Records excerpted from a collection
····················

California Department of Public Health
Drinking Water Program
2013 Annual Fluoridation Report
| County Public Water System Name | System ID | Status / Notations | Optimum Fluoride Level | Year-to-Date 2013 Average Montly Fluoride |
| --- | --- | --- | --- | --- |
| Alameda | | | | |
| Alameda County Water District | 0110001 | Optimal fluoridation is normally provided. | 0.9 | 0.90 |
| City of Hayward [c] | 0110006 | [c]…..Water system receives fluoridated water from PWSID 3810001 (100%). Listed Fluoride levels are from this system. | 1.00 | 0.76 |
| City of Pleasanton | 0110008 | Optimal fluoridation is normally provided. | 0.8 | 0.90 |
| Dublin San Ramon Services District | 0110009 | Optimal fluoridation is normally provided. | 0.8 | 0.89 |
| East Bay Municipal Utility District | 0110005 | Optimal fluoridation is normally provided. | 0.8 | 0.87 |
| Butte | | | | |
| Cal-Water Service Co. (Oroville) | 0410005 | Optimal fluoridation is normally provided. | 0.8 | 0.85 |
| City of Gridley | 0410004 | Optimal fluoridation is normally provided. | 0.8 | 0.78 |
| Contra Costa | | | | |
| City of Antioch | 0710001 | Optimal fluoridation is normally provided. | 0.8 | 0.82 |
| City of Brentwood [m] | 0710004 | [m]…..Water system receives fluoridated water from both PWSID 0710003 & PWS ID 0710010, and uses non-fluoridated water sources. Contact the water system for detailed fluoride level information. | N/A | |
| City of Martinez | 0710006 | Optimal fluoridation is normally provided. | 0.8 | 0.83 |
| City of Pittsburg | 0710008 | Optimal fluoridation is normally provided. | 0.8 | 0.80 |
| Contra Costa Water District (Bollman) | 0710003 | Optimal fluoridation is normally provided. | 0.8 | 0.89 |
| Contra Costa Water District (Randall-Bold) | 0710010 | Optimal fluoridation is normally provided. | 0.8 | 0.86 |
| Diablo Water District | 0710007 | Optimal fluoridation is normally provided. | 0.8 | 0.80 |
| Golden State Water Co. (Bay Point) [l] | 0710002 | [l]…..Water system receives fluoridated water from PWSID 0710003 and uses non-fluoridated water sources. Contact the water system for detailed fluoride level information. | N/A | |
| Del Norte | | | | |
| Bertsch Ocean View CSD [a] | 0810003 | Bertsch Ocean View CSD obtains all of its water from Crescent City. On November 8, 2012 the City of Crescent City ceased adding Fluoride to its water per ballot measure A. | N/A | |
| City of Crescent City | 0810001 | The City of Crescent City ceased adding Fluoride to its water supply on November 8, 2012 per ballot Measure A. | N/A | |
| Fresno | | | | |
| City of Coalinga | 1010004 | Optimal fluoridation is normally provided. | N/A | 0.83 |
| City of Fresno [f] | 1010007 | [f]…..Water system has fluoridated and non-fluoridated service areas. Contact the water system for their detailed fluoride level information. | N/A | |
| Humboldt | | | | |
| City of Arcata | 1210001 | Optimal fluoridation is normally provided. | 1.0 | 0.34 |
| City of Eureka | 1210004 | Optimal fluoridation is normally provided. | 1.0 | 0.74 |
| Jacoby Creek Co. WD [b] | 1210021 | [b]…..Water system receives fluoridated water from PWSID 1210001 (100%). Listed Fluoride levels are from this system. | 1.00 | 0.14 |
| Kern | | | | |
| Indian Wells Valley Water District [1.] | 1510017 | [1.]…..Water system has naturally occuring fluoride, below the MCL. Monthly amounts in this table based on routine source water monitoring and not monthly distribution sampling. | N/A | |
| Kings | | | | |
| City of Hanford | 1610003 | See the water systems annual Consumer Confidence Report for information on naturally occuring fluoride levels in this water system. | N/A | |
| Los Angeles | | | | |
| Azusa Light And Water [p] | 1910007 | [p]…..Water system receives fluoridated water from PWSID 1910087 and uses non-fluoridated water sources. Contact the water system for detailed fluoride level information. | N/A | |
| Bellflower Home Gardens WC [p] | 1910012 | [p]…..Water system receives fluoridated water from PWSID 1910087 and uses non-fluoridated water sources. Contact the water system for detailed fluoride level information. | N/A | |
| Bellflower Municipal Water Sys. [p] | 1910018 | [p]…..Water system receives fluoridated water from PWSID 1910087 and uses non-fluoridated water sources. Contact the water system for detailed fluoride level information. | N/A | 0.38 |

····················

◆ Work task ◆
Look through the data above and return exactly the lines from the one that contains "Fresno | | | | |" to the one that contains "Humboldt | | | | |", inclusive, with nothing else.

◆ Answer section ◆
| Fresno | | | | |
| City of Coalinga | 1010004 | Optimal fluoridation is normally provided. | N/A | 0.83 |
| City of Fresno [f] | 1010007 | [f]…..Water system has fluoridated and non-fluoridated service areas. Contact the water system for their detailed fluoride level information. | N/A | |
| Humboldt | | | | |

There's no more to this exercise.